I have no idea how well Alexandria Ocasio-Cortez will perform as a member of Congress. But her election is already serving a valuable purpose. You see, the mere thought of having a young, articulate, telegenic nonwhite woman serve is driving many on the right mad-- and in their madness they’re inadvertently revealing their true selves.

Some of the revelations are cultural: The hysteria over a video of AOC dancing in college says volumes, not about her, but about the hysterics. But in some ways the more important revelations are intellectual: The right’s denunciation of AOC’s “insane” policy ideas serves as a very good reminder of who is actually insane.
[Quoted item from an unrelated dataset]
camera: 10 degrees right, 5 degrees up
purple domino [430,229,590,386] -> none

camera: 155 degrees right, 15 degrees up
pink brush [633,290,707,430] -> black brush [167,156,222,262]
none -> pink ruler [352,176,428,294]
The controversy of the moment involves AOC’s advocacy of a tax rate of 70-80 percent on very high incomes, which is obviously crazy, right? I mean, who thinks that makes sense? Only ignorant people like … um, Peter Diamond, Nobel laureate in economics and arguably the world’s leading expert on public finance (although Republicans blocked him from an appointment to the Federal Reserve Board with claims that he was unqualified. Really.) And it’s a policy nobody has every implemented, aside from … the United States, for 35 years after World War II-- including the most successful period of economic growth in our history.



To be more specific, Diamond, in work with Emmanuel Saez-- one of our leading experts on inequality-- estimated the optimal top tax rate to be 73 percent. Some put it higher: Christina Romer, top macroeconomist and former head of President Obama’s Council of Economic Advisers, estimates it at more than 80 percent.
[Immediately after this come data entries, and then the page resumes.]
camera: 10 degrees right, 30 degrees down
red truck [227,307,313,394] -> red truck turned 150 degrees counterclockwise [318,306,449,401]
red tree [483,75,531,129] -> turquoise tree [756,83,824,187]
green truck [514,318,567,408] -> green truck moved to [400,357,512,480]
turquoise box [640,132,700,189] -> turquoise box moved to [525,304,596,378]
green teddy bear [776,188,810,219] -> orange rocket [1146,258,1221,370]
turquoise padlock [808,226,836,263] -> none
Where do these numbers come from? Underlying the Diamond-Saez analysis are two propositions: Diminishing marginal utility and competitive markets.
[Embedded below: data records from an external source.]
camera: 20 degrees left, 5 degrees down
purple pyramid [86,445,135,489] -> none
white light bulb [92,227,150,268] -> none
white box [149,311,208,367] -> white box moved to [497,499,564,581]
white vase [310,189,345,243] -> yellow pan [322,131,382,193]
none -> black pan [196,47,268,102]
Diminishing marginal utility is the common-sense notion that an extra dollar is worth a lot less in satisfaction to people with very high incomes than to those with low incomes. Give a family with an annual income of $20,000 an extra $1,000 and it will make a big difference to their lives. Give a guy who makes $1 million an extra thousand and he’ll barely notice it.

What this implies for economic policy is that we shouldn’t care what a policy does to the incomes of the very rich. A policy that makes the rich a bit poorer will affect only a handful of people, and will barely affect their life satisfaction, since they will still be able to buy whatever they want.

So why not tax them at 100 percent? The answer is that this would eliminate any incentive to do whatever it is they do to earn that much money, which would hurt the economy. In other words, tax policy toward the rich should have nothing to do with the interests of the rich, per se, but should only be concerned with how incentive effects change the behavior of the rich, and how this affects the rest of the population.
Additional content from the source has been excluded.